Express & Star

This Brexit experiment is failing

It might be of interest to put the reported Brexit divorce bill into context.

Published
Brexit

It is approximately five years of the £350m per week that the Leave campaign said would be gained by Britain leaving the EU.

In annual terms it is approximately 0.4 per cent of the UK’s GDP, which is about a quarter of the annual growth in GDP that the government included in the 2017 budget for the near future.

As the money will be leaving the UK without any benefit being received in return, then this will be a drag on UK GDP performance.
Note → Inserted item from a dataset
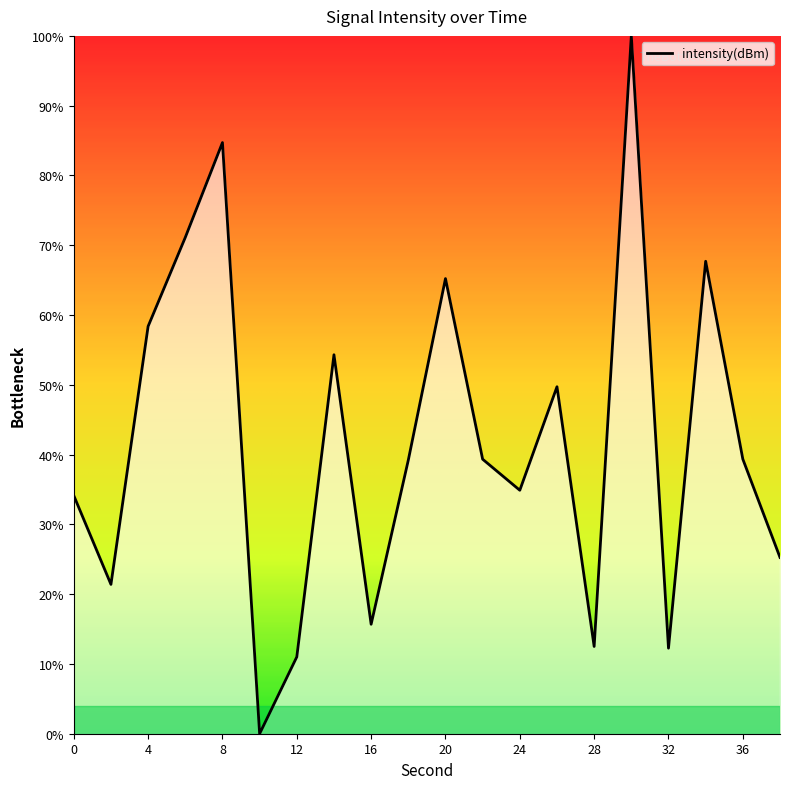

What is the greatest value displayed?

100.0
This means that just to ‘stand still’ new trading outside of the EU needs to gain the UK at least 0.4 per cent pa.

Clearly, their assertion that the EU will ‘be falling over themselves to do a deal with the UK’ has proved to be wrong. Similarly, the assertion that there would be no costs associated with an exit has been proven to be wrong.

So far, Leavers have not committed to any projections on the benefits they expect to be gained from trading outside of the EU. But, when they do, we need to be careful about them. However, this goes beyond ‘numbers’.

The claims for ‘regaining sovereignty’ and ‘gaining control of borders’ were also assertions Leavers made with little or no proof provided on how they would be achieved and what impact they would have.

The evidence so far suggests that the experiment of Brexit is going to fail most, if not all, of its criteria of success.